TEXT SHOWN Block Start

Cars Tried External Combustion Engines And There Are Good Reasons It Didn't Stick

We're not going to get into the whole "who made the first car" argument today. But there's not much doubt that the overall history of self-propelled vehicles goes back well beyond the Mercedes Patent Motor Car of 1885. And it goes back well beyond the development of the internal combustion engine.

Most folks point to Nicolas-Joseph Cugnot's 1769 tractor, meant for pulling artillery pieces, as the first vehicle to be able to move under its own power. That power came from a steam boiler — a means of external combustion where the action takes place outside of the engine proper. With internal combustion engines, the fuel and air burn inside the engine block itself, in the engine cylinders. It took another 100 years before Amedee Bollee Sr. produced what we would think of a modern steam-powered car in 1873, but by the turn of the 20th century, the best-selling cars in America were external combustion steam cars from the Stanley brothers.

TEXT SHOWN Block End

TASK 1:
Transcribe the article on external combustion in cars from "We're not going" up to and including "internal combustion engine.".
TASK 2:
List every year written as a four-digit number in the article on external combustion in cars.
TASK 3:
According to the article on external combustion in cars, what was Nicolas-Joseph Cugnot's 1769 tractor meant to pull?

DATA Block Start

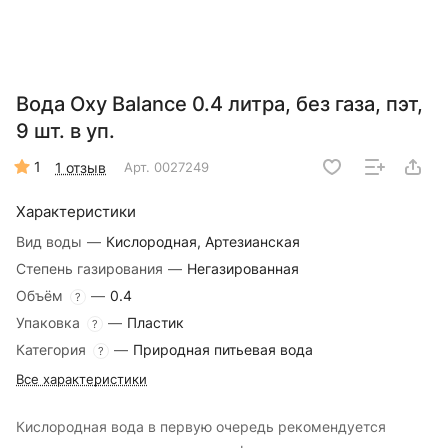
Вода Oxy Balance 0.4 литра, без газа, пэт,
9 шт. в уп.
1
1 отзыв
Арт.
0027249
Характеристики
Вид воды
—
Кислородная, Артезианская
Степень газирования
—
Негазированная
Объём
—
0.4
?
Упаковка
—
Пластик
?
Категория
—
Природная питьевая вода
?
Все характеристики
Кислородная вода в первую очередь рекомендуется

DATA Block End

ANSWER 1:
We're not going to get into the whole "who made the first car" argument today. But there's not much doubt that the overall history of self-propelled vehicles goes back well beyond the Mercedes Patent Motor Car of 1885. And it goes back well beyond the development of the internal combustion engine.

ANSWER 2:
1885, 1769, 1873

ANSWER 3:
Artillery pieces.